### What to work on
Can you reproduce the passage on the English Reformation word for word, starting with "Sunday, October 30, 2016" and going on through "authority in England."?

### Passage provided
......
Sunday, October 30, 2016

Defender of the Faith

The beginning of the English Reformation is classically placed at the moment leadership of the Church in England was assumed by a monarch who wanted a divorce and beheaded several of his six wives. However, the break in England, originally not a theological dispute, can be traced to long-standing political and economic quarrels between Church and king.

These quarrels date at least to 1165 and Henry II’s Constitutions of Clarendon, which Thomas à Becket, then archbishop of Canterbury, declined to sign. The Constitutions were a legal declaration that restricted ecclesiastical privileges and curbed the power of ecclesiastical courts and the extent of papal authority in England.

To be fair to the king, it can be argued that during general anarchy and the civil war that broke out under Henry II’s predecessor, Stephen, grandson of William the Conqueror, the Church had taken on some roles of government that were properly secular. An English complaint of the time was that clergy charged with serious secular crimes were tried in ecclesiastical courts by “benefit of clergy,” then given a slap on the wrist.
......
### Data section
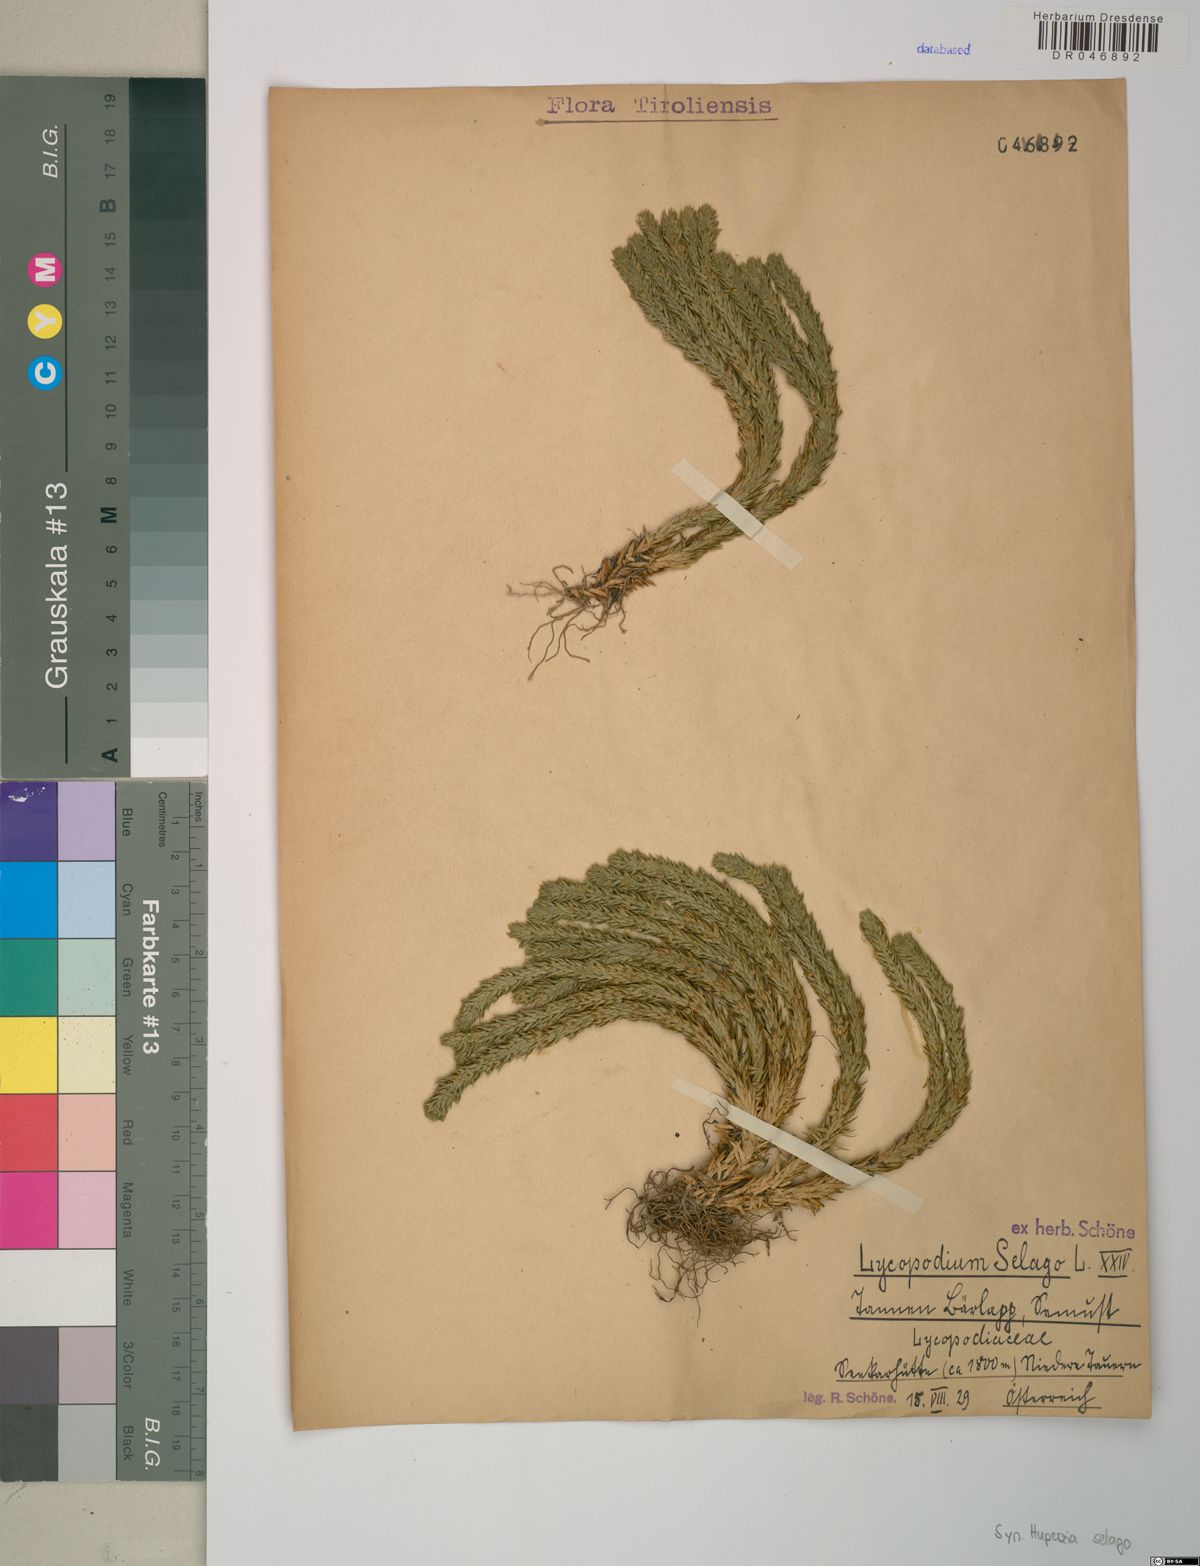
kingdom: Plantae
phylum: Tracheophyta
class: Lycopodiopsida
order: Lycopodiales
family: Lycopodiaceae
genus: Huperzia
......
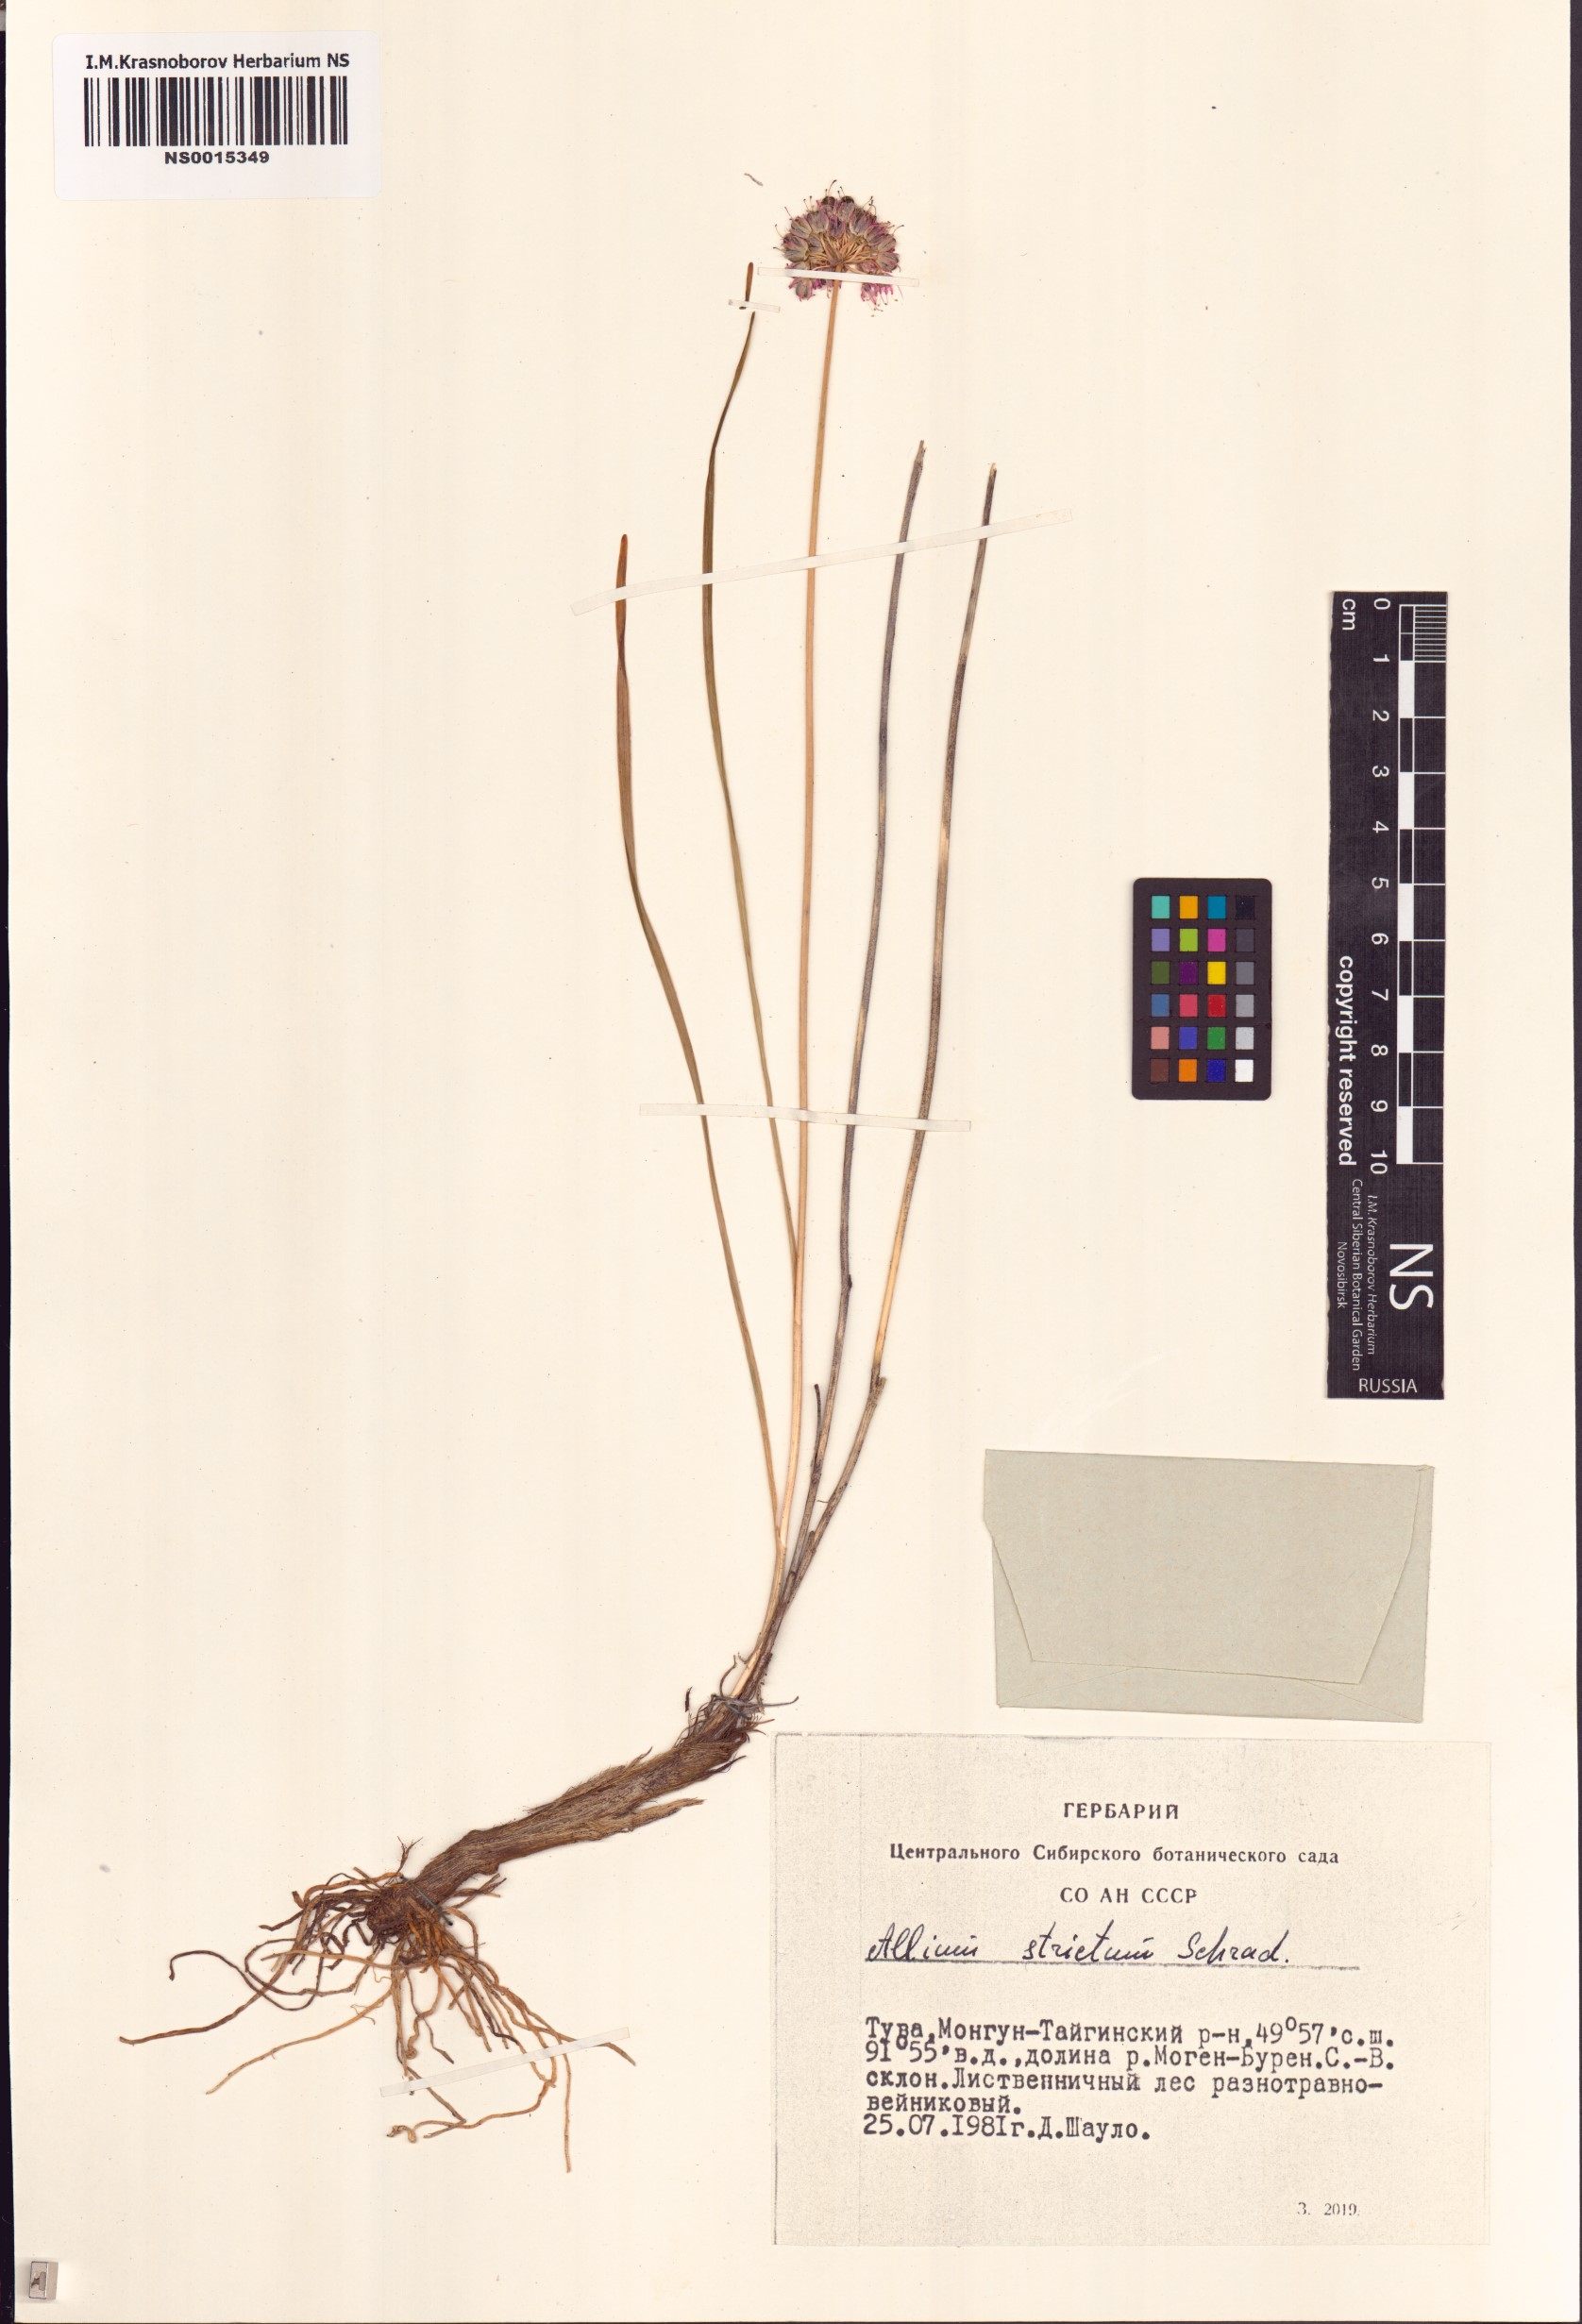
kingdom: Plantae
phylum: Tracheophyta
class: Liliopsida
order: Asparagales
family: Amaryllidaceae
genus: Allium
......
### Answer below
Sunday, October 30, 2016

Defender of the Faith

The beginning of the English Reformation is classically placed at the moment leadership of the Church in England was assumed by a monarch who wanted a divorce and beheaded several of his six wives. However, the break in England, originally not a theological dispute, can be traced to long-standing political and economic quarrels between Church and king.

These quarrels date at least to 1165 and Henry II’s Constitutions of Clarendon, which Thomas à Becket, then archbishop of Canterbury, declined to sign. The Constitutions were a legal declaration that restricted ecclesiastical privileges and curbed the power of ecclesiastical courts and the extent of papal authority in England.